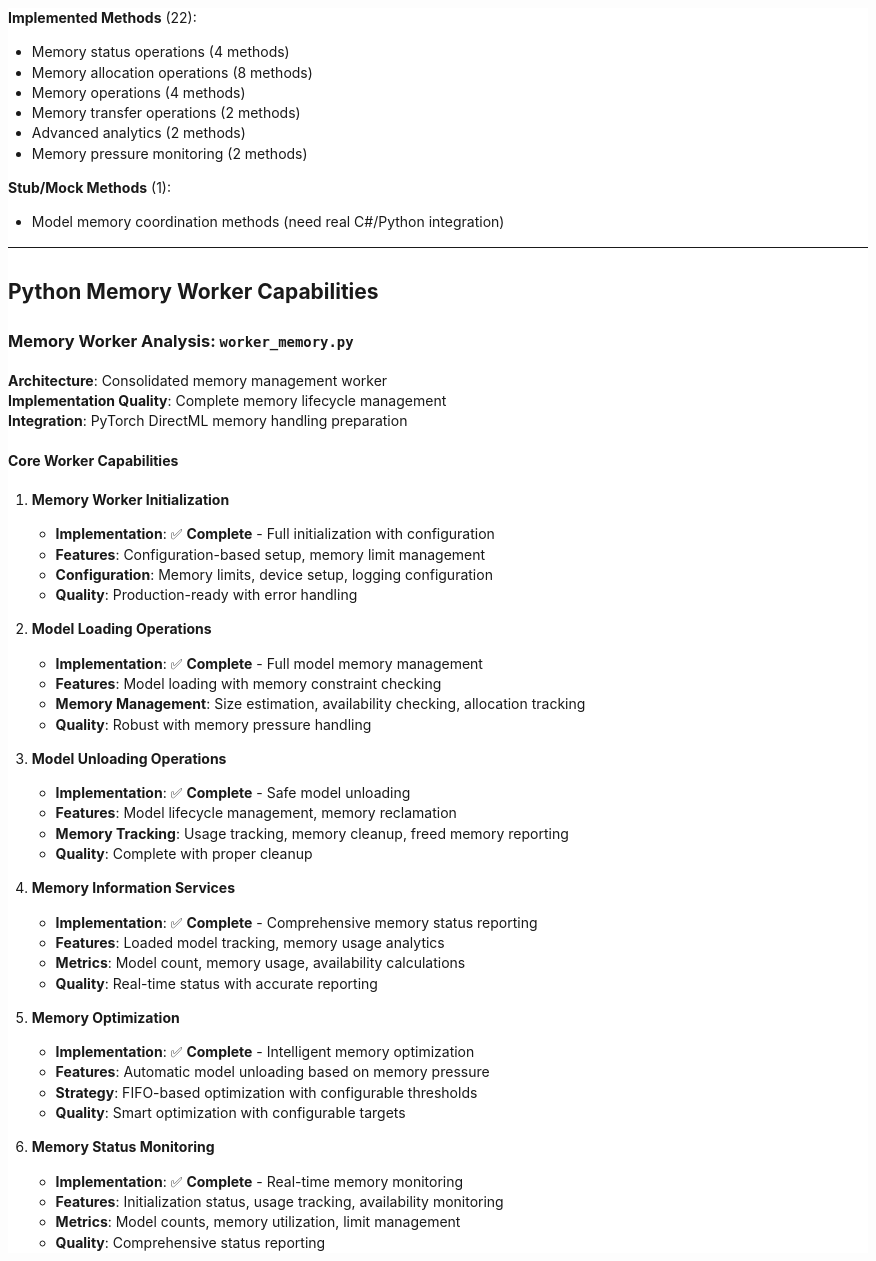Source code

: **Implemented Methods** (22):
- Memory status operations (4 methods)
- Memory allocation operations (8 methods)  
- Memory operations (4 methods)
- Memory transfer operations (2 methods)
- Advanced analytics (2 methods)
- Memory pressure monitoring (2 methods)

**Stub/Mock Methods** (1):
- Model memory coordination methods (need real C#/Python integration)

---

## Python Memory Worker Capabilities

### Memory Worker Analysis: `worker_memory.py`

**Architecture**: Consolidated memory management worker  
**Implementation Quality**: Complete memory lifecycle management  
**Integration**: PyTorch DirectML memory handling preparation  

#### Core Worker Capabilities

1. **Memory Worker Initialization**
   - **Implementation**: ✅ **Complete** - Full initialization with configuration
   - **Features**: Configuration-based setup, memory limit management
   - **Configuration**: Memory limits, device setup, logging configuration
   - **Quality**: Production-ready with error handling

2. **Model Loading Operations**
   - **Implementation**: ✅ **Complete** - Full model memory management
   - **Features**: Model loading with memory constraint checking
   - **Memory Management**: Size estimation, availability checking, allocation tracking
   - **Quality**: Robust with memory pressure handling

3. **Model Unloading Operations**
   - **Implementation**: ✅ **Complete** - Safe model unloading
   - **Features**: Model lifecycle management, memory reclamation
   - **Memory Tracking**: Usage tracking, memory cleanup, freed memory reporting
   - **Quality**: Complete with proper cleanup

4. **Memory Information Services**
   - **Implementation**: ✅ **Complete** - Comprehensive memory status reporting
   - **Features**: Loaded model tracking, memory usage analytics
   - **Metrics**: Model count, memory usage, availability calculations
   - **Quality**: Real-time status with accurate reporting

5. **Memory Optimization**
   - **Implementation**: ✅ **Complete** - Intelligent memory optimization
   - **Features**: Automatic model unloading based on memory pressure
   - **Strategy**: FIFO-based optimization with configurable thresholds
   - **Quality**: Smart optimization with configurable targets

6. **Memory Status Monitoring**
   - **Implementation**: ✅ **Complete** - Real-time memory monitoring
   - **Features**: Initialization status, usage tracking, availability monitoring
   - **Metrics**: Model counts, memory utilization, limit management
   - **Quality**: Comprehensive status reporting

Required action => Throughout the material above, find every line holding "with" and copy it.

Solution to the problem =>
   - **Implementation**: ✅ **Complete** - Full initialization with configuration
   - **Quality**: Production-ready with error handling
   - **Features**: Model loading with memory constraint checking
   - **Quality**: Robust with memory pressure handling
   - **Quality**: Complete with proper cleanup
   - **Quality**: Real-time status with accurate reporting
   - **Strategy**: FIFO-based optimization with configurable thresholds
   - **Quality**: Smart optimization with configurable targets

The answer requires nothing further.